>>

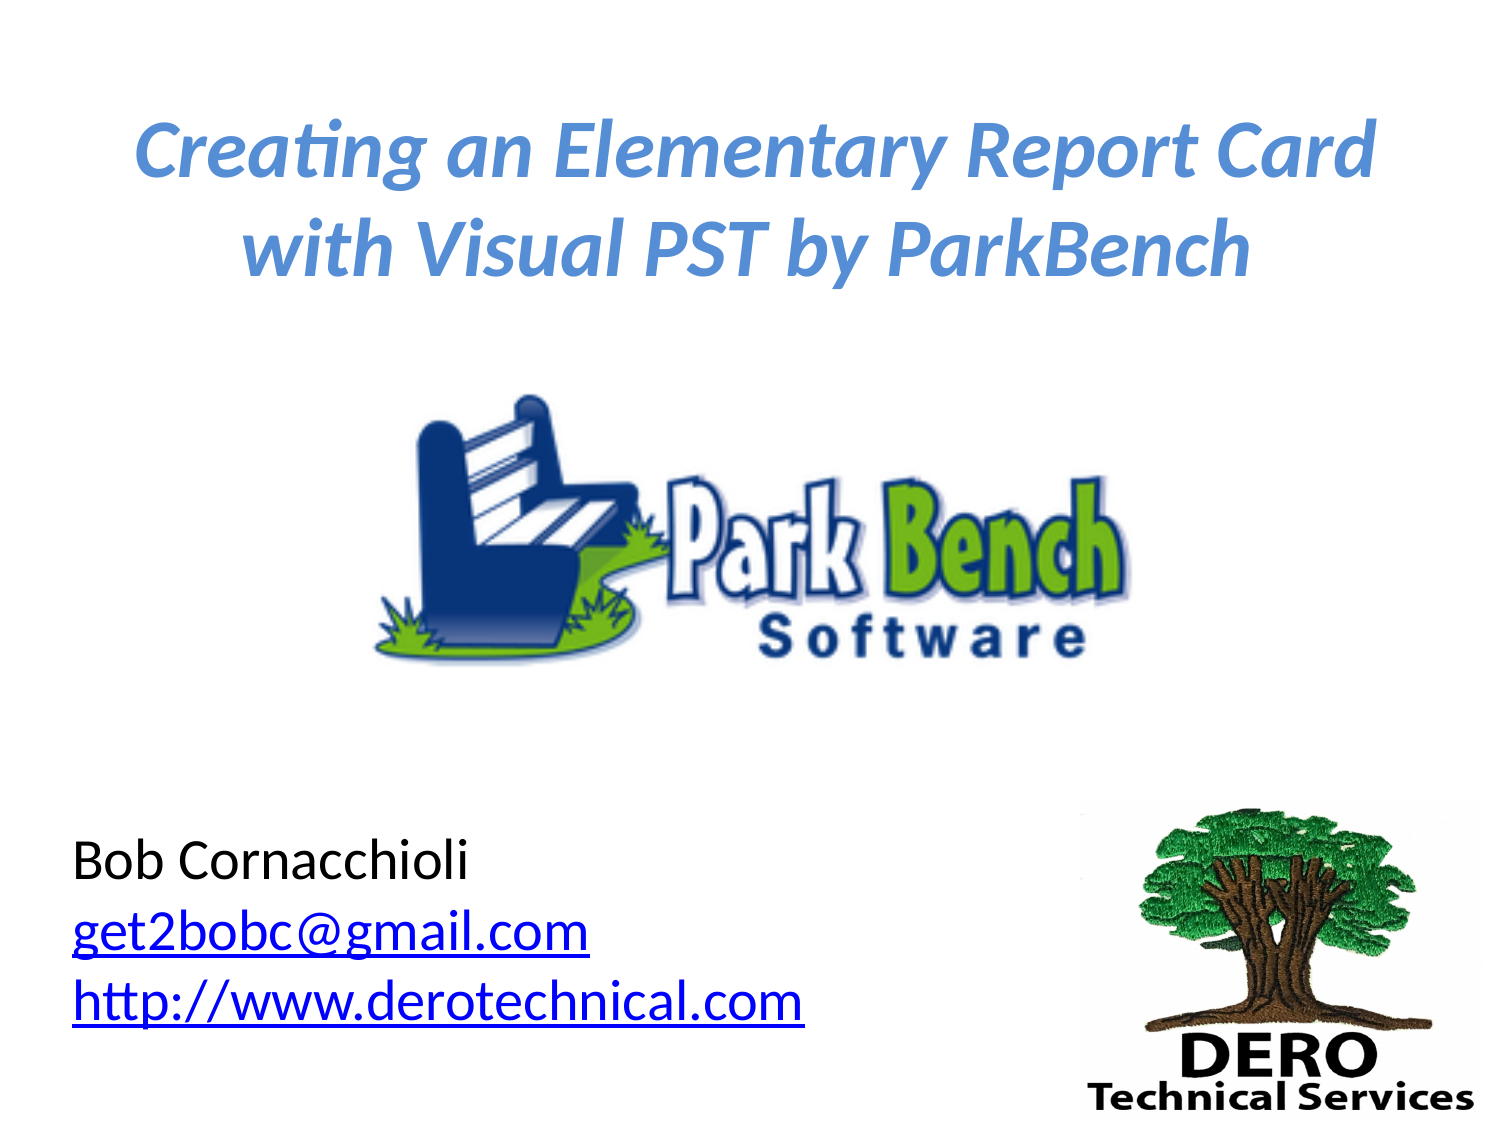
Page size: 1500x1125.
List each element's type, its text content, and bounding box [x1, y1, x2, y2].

text_box Bob Cornacchioli get2bobc@gmail.com http://www.derotechnical.com [57, 814, 894, 1039]
picture [1079, 797, 1483, 1120]
text_box Creating an Elementary Report Card with Visual PST by ParkBench [74, 0, 1438, 388]
picture [368, 387, 1144, 673]
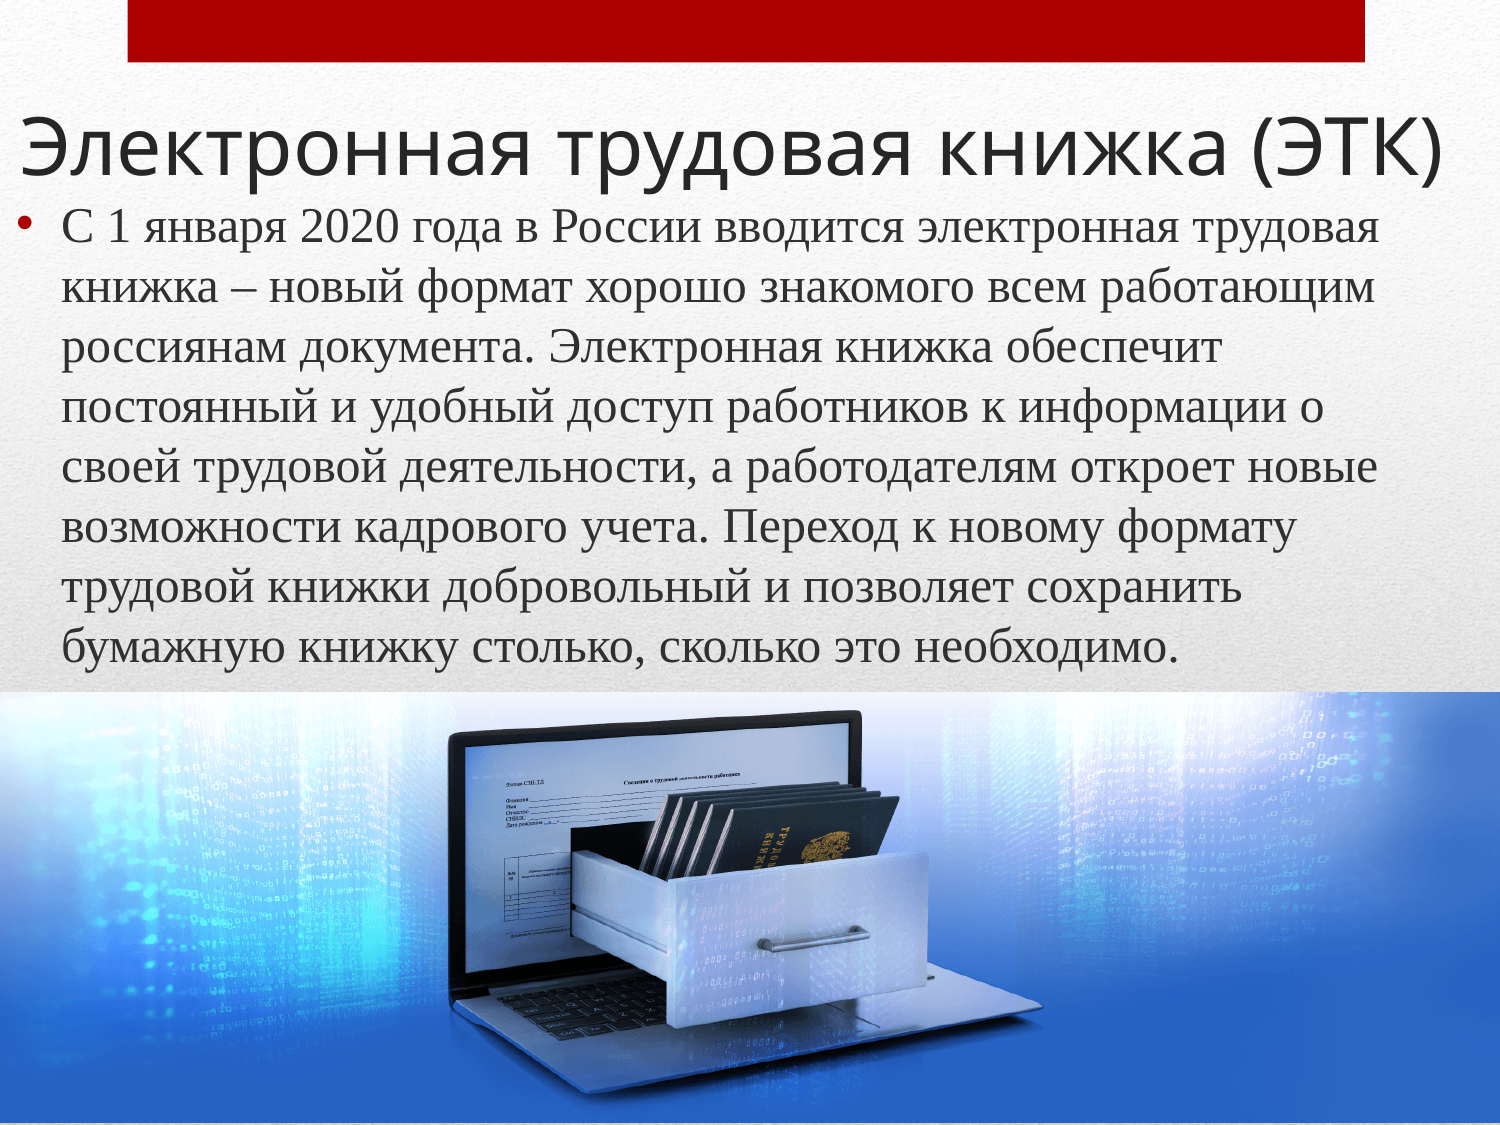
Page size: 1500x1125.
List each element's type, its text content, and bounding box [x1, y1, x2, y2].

picture [0, 691, 1500, 1124]
list С 1 января 2020 года в России вводится электронная трудовая книжка – новый формат хорошо знакомого всем работающим россиянам документа. Электронная книжка обеспечит постоянный и удобный доступ работников к информации о своей трудовой деятельности, а работодателям откроет новые возможности кадрового учета. Переход к новому формату трудовой книжки добровольный и позволяет сохранить бумажную книжку столько, сколько это необходимо. [1, 125, 1466, 691]
title Электронная трудовая книжка (ЭТК) [5, 66, 1482, 199]
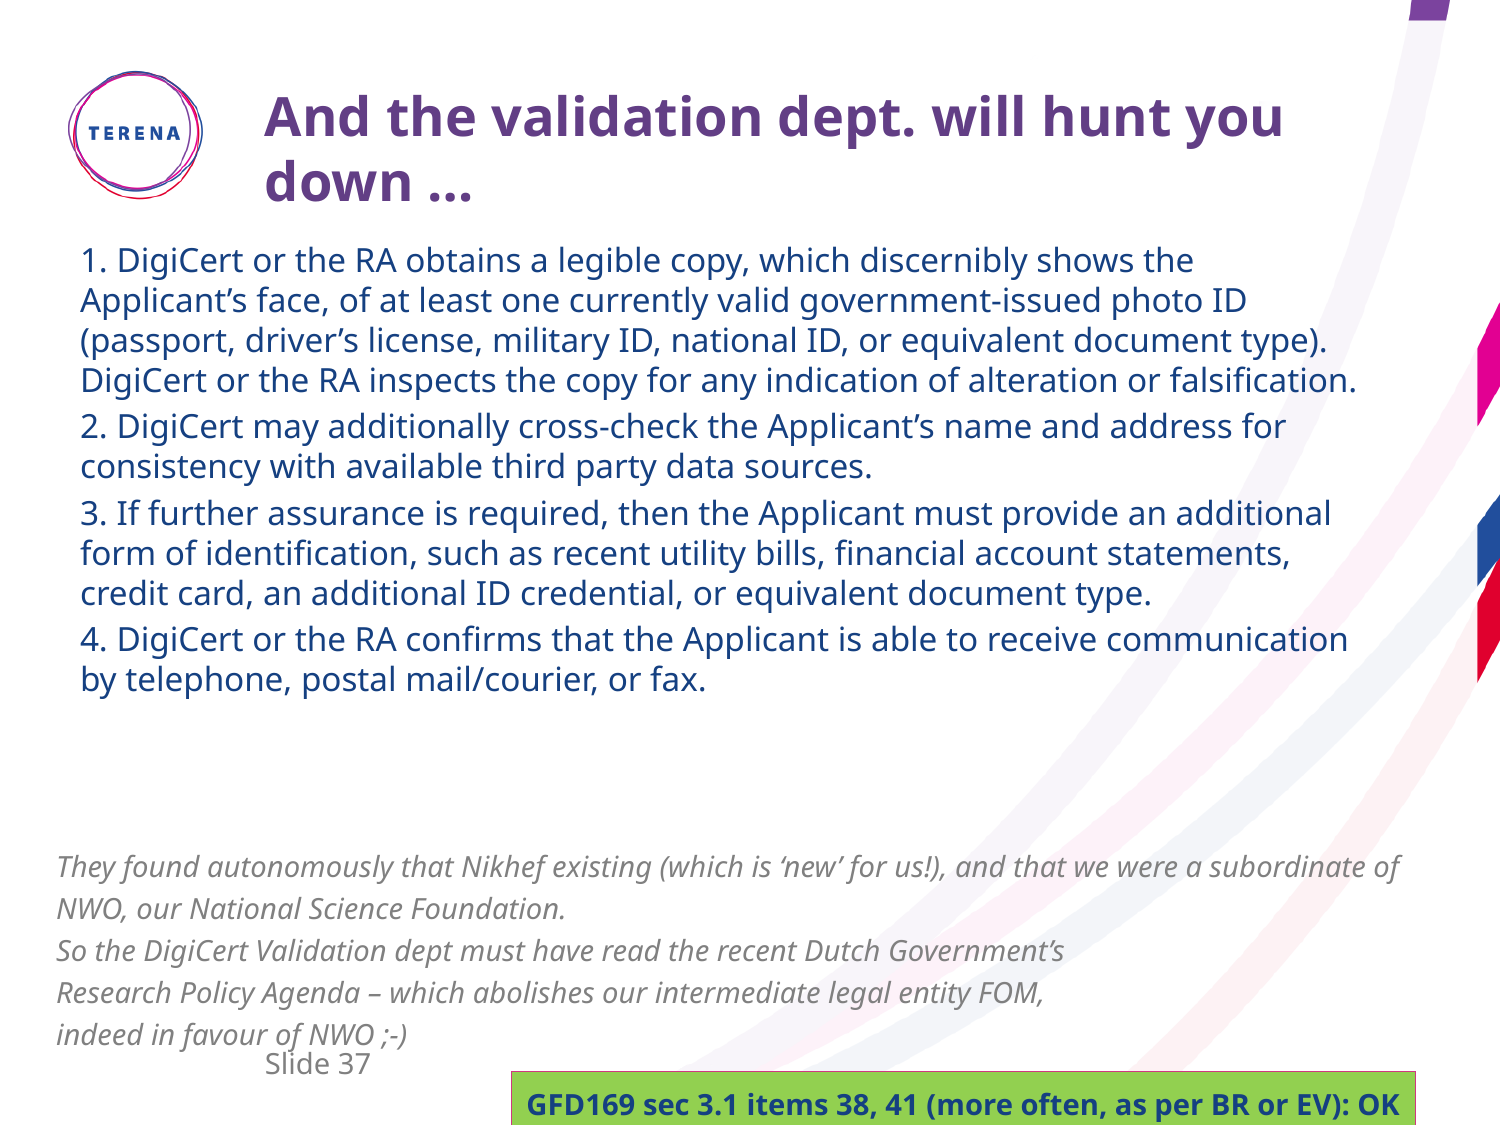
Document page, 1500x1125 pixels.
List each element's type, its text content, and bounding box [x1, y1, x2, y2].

title And the validation dept. will hunt you down … [249, 75, 1375, 209]
text_box They found autonomously that Nikhef existing (which is ‘new’ for us!), and that we were a subordinate of NWO, our National Science Foundation. So the DigiCert Validation dept must have read the recent Dutch Government’s Research Policy Agenda – which abolishes our intermediate legal entity FOM, indeed in favour of NWO ;-) [41, 834, 1454, 1059]
picture [0, 0, 1500, 1125]
slide_number Slide 37 [249, 1059, 413, 1113]
text_box GFD169 sec 3.1 items 38, 41 (more often, as per BR or EV): OK [511, 1071, 1416, 1125]
list 1. DigiCert or the RA obtains a legible copy, which discernibly shows the Applicant’s face, of at least one currently valid government‐issued photo ID (passport, driver’s license, military ID, national ID, or equivalent document type). DigiCert or the RA inspects the copy for any indication of alteration or falsification. 2. DigiCert may additionally cross‐check the Applicant’s name and address for consistency with available third party data sources. 3. If further assurance is required, then the Applicant must provide an additional form of identification, such as recent utility bills, financial account statements, credit card, an additional ID credential, or equivalent document type. 4. DigiCert or the RA confirms that the Applicant is able to receive communication by telephone, postal mail/courier, or fax. [64, 231, 1375, 834]
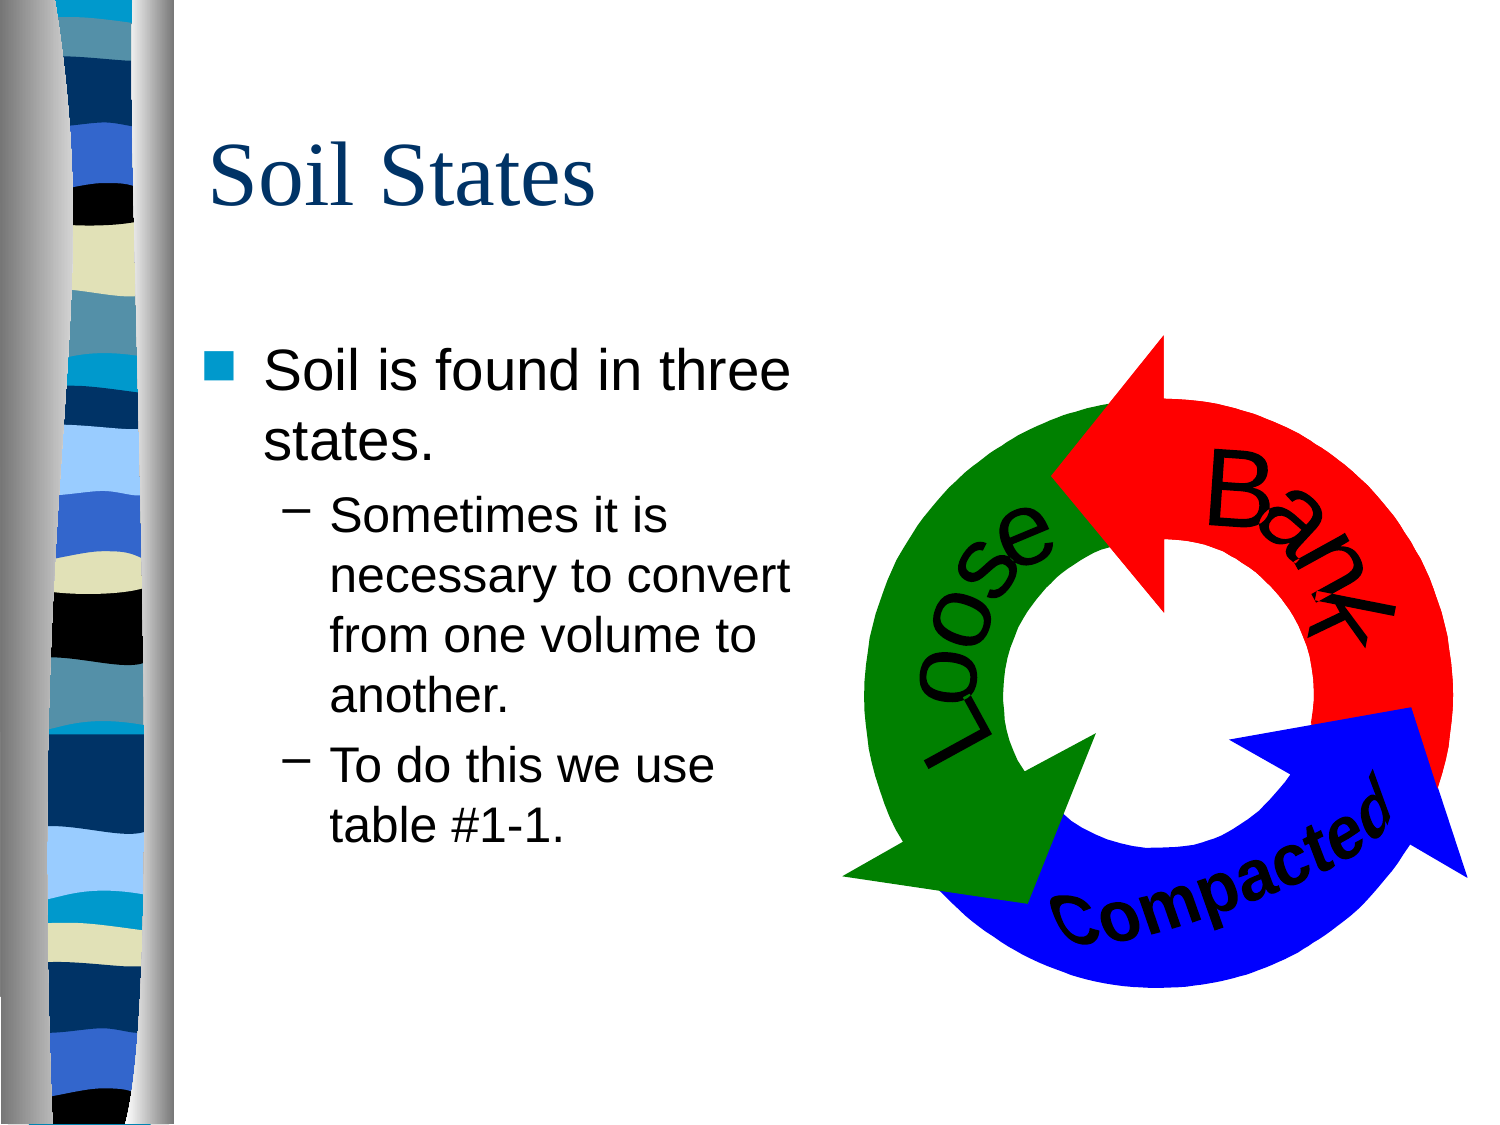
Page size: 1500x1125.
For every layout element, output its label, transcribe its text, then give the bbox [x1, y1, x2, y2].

list Soil is found in three states. Sometimes it is necessary to convert from one volume to another. To do this we use table #1-1. [192, 324, 818, 1001]
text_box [842, 335, 1468, 990]
title Soil States [192, 74, 1468, 263]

<<

Task details:
The data above are to be repeated word for word, with any pictures left out.

Exercise result:
Page size: 1500x1125.
List each element's type, its text content, and bounding box [x1, y1, x2, y2].

text_box Bob Cornacchioli get2bobc@gmail.com http://www.derotechnical.com [57, 814, 894, 1039]
picture [1079, 797, 1483, 1120]
text_box Creating an Elementary Report Card with Visual PST by ParkBench [74, 0, 1438, 388]
picture [368, 387, 1144, 673]
Page size: 1500x1125.
List each element's type, its text content, and bounding box [x1, y1, x2, y2].

picture [0, 691, 1500, 1124]
list С 1 января 2020 года в России вводится электронная трудовая книжка – новый формат хорошо знакомого всем работающим россиянам документа. Электронная книжка обеспечит постоянный и удобный доступ работников к информации о своей трудовой деятельности, а работодателям откроет новые возможности кадрового учета. Переход к новому формату трудовой книжки добровольный и позволяет сохранить бумажную книжку столько, сколько это необходимо. [1, 125, 1466, 691]
title Электронная трудовая книжка (ЭТК) [5, 66, 1482, 199]
Document page, 1500x1125 pixels.
List each element's type, its text content, and bounding box [x1, y1, x2, y2].

title And the validation dept. will hunt you down … [249, 75, 1375, 209]
text_box They found autonomously that Nikhef existing (which is ‘new’ for us!), and that we were a subordinate of NWO, our National Science Foundation. So the DigiCert Validation dept must have read the recent Dutch Government’s Research Policy Agenda – which abolishes our intermediate legal entity FOM, indeed in favour of NWO ;-) [41, 834, 1454, 1059]
picture [0, 0, 1500, 1125]
slide_number Slide 37 [249, 1059, 413, 1113]
text_box GFD169 sec 3.1 items 38, 41 (more often, as per BR or EV): OK [511, 1071, 1416, 1125]
list 1. DigiCert or the RA obtains a legible copy, which discernibly shows the Applicant’s face, of at least one currently valid government‐issued photo ID (passport, driver’s license, military ID, national ID, or equivalent document type). DigiCert or the RA inspects the copy for any indication of alteration or falsification. 2. DigiCert may additionally cross‐check the Applicant’s name and address for consistency with available third party data sources. 3. If further assurance is required, then the Applicant must provide an additional form of identification, such as recent utility bills, financial account statements, credit card, an additional ID credential, or equivalent document type. 4. DigiCert or the RA confirms that the Applicant is able to receive communication by telephone, postal mail/courier, or fax. [64, 231, 1375, 834]
Page size: 1500x1125.
For every layout element, output its label, transcribe its text, then give the bbox [x1, y1, x2, y2].

list Soil is found in three states. Sometimes it is necessary to convert from one volume to another. To do this we use table #1-1. [192, 324, 818, 1001]
text_box [842, 335, 1468, 990]
title Soil States [192, 74, 1468, 263]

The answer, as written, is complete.